Quando menos explícito
melhor.
Um amor platônico era seu
pesadelo.
Preferia o fim ao final
feliz.
E numa dessas, Anasdolfo
se apaixonou.
Por inteiro e completo.
Era a caixa da padaria de três
ruas acima.
Não da luxuosa padaria ao
lado, isso não combinava, mas da menor e mais distante.
Ela, com cabelos presos e
olhos castanhos, era mesmo bela.
O amor correspondido
incomodava-o pela facilidade.
O sorriso do dia anterior
convidava a uma saída com sexo no primeiro encontro.
- Não, não, isso nunca!
“Onde estavam os códigos ocultos”?
Com repúdio, Anasdolfo
fez-se ranzinza.
E no troco da nota de
vinte recebeu balas de maça-verde.
Sim, estava finalmente
amado.
À sua maneira.
Duas semanas após, a
mexida nas madeixas era a derradeira despida da alma.
Já não pensava em outra
coisa e, travesso ao travesseiro, Anasdolfo não domava a antes recatada sutileza.

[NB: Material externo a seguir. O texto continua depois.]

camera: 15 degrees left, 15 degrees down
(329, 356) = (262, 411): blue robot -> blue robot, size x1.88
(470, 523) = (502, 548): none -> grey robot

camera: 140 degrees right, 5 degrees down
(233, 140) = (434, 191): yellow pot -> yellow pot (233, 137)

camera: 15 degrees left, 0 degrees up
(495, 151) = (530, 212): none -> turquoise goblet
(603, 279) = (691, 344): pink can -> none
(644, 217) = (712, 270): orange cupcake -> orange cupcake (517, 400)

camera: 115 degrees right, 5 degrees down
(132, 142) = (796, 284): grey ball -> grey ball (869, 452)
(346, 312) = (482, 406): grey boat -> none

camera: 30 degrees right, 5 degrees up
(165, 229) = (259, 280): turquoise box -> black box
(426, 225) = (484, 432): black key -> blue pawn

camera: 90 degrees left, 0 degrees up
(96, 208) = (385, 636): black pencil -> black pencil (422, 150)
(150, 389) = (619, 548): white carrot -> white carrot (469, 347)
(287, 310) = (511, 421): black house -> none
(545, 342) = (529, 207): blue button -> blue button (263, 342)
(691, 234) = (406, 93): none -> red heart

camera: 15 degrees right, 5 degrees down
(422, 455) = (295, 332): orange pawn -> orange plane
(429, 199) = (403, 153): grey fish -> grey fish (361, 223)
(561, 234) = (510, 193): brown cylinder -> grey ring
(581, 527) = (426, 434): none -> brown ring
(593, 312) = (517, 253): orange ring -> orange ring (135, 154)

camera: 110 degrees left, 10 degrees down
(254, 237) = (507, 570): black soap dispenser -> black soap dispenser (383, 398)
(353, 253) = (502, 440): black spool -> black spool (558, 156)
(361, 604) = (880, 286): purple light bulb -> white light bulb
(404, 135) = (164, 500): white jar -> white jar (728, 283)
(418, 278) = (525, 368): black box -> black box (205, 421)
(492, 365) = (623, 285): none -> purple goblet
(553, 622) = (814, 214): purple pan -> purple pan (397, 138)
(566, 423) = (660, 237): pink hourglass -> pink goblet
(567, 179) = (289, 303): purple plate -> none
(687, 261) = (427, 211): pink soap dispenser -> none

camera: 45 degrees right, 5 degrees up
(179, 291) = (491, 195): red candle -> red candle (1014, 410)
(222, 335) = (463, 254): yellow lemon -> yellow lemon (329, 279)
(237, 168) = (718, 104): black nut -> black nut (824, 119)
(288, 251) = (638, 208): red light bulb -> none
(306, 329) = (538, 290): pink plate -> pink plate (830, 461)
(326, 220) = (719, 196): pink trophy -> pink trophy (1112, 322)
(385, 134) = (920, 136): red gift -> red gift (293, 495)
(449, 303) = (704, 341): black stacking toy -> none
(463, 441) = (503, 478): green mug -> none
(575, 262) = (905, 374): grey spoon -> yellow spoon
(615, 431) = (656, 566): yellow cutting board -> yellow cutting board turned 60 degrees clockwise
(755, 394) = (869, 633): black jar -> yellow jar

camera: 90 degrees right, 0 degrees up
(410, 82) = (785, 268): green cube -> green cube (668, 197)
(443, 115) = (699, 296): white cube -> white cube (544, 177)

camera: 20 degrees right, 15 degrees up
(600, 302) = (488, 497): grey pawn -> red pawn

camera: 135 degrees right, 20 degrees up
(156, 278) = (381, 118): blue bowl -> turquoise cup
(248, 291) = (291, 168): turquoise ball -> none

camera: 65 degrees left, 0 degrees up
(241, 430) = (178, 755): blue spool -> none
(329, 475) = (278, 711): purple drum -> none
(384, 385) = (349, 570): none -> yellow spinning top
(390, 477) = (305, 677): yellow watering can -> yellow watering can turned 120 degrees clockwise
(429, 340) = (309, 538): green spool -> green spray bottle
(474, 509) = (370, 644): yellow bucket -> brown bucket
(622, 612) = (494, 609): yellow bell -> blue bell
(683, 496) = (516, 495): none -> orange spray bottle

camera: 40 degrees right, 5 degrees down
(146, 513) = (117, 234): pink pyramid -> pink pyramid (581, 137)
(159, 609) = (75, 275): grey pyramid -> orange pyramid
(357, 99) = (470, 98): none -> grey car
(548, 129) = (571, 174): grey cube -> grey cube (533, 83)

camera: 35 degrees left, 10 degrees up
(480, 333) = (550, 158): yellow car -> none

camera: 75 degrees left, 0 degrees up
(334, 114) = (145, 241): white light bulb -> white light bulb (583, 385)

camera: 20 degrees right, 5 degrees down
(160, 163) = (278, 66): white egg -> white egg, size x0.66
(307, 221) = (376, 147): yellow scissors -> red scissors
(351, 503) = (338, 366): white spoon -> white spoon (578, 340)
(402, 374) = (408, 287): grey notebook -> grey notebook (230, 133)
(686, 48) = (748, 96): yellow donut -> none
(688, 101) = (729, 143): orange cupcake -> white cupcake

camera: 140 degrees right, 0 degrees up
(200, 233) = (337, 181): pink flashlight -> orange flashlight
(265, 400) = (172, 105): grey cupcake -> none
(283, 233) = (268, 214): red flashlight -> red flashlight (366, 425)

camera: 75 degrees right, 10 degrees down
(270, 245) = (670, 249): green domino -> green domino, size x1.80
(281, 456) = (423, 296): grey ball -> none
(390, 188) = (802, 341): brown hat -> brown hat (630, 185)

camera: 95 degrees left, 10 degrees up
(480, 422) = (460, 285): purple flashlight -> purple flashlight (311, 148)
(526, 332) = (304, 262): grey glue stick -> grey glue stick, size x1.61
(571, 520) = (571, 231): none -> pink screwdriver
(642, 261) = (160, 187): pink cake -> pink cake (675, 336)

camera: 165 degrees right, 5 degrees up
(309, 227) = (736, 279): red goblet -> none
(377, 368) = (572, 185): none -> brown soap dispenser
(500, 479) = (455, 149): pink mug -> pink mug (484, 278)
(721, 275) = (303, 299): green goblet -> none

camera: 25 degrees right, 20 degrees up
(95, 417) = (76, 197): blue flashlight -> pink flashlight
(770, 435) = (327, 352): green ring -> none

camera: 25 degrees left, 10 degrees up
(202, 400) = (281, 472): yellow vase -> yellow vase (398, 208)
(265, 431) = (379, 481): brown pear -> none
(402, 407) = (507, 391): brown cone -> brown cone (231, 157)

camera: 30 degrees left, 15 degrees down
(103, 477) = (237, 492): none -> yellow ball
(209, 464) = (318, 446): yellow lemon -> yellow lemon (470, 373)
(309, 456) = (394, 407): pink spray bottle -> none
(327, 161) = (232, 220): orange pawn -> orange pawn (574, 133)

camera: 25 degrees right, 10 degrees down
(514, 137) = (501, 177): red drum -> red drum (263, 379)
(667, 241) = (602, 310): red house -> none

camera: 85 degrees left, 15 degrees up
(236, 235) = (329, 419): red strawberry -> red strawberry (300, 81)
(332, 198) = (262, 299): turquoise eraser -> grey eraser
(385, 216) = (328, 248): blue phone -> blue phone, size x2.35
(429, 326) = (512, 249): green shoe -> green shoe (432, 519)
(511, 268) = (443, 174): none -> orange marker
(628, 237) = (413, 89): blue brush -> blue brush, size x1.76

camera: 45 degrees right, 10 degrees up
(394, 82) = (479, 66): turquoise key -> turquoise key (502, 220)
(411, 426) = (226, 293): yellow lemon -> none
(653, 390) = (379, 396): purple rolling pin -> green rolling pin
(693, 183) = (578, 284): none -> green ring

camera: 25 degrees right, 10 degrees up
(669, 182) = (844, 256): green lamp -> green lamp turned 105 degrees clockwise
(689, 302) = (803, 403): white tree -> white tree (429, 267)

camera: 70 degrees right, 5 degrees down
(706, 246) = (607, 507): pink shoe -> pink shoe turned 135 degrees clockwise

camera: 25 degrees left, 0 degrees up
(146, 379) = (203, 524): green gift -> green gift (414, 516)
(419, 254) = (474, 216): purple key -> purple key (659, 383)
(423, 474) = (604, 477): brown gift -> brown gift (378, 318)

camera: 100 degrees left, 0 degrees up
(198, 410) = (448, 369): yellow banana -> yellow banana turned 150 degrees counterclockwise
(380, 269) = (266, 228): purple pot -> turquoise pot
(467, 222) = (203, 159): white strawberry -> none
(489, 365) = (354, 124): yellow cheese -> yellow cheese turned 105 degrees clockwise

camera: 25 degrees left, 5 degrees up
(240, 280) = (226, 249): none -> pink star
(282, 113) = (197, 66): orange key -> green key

A excitação do gozo solitário
anunciava o termo àquele clichê de felicidade.
Era hora do fim e com
ímpeto dirigiu-se à padaria.
Desviou no caminho a tempo
de impedir o convencional e indesejado embate.
Sem palavras ou
justificativas, opôs à esquina do seu eterno amor e dele não mais se ouviu. Não
se desfez triste, tampouco feliz. Apenas desapareceu.
Para ela, nada aconteceu. Anasdolfo
foi, entre tantos, um despercebido cliente.